* [Texte fourni]:
* * * * * * * * *

La région Centre-Val de Loire et Orléans Métropole ont annoncé jeudi soutenir une offre de reprise des actifs de Brandt, en association avec le groupe néo-calédonien Gladius, à la suite de la mise en liquidation judiciaire de l’ancien fabricant d’électroménager le 11 décembre. Le tribunal des activités économiques de Nanterre doit rendre sa décision le 13 mars.
Depuis l’ouverture de la procédure, 36 offres ont été déposées pour reprendre les marques et les sites industriels de Brandt, Vedette, Sauter et De Dietrich. La plupart portent principalement sur les stocks et pièces détachées. L’offre soutenue par les collectivités vise, elle, la reprise de l’ensemble des actifs, avec une relance rapide du service après-vente.
Relance industrielle envisagée à Orléans
Dans un second temps, le projet prévoit la remise en activité du principal site industriel près d’Orléans, qui employait environ 350 salariés et produisait fours et plaques de cuisson. Une production positionnée sur le segment premium, destinée notamment au Moyen-Orient, est envisagée à horizon deux à trois ans.

* * * * * * * * *

* [La consigne]: Selon le texte sur la reprise de Brandt, à quelle date le tribunal des activités économiques de Nanterre doit-il rendre sa décision ?

* * * * * * * * *

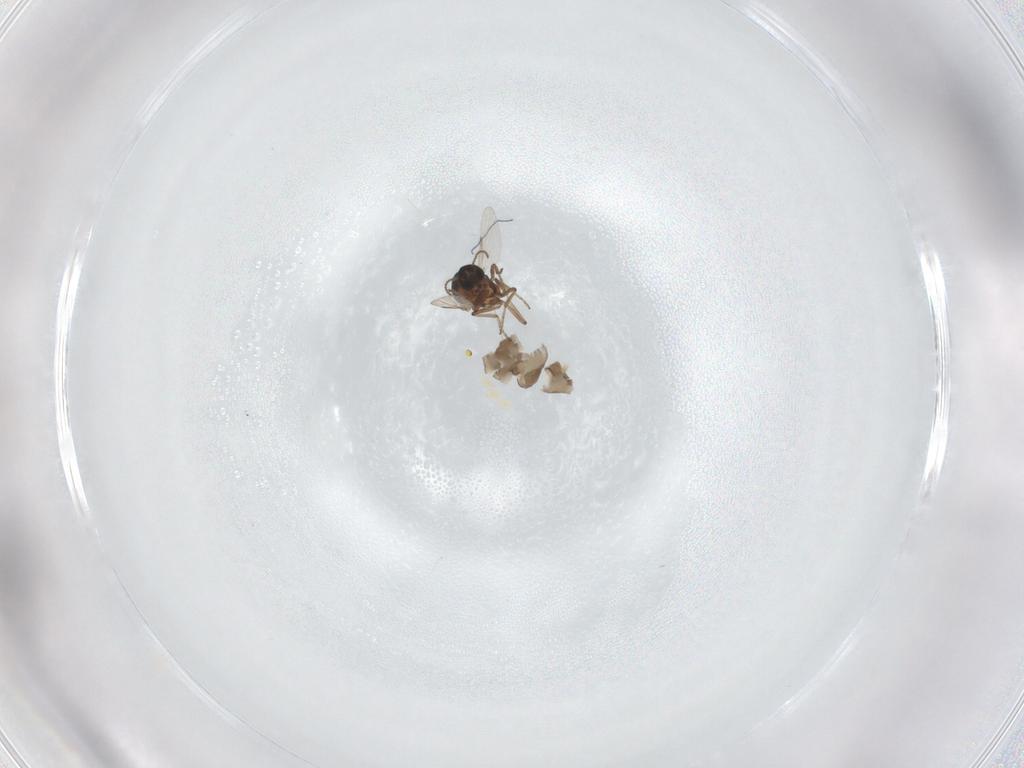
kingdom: Animalia
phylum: Arthropoda
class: Insecta
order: Diptera
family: Ceratopogonidae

* * * * * * * * *

* [Zone de réponse]: Le 13 mars.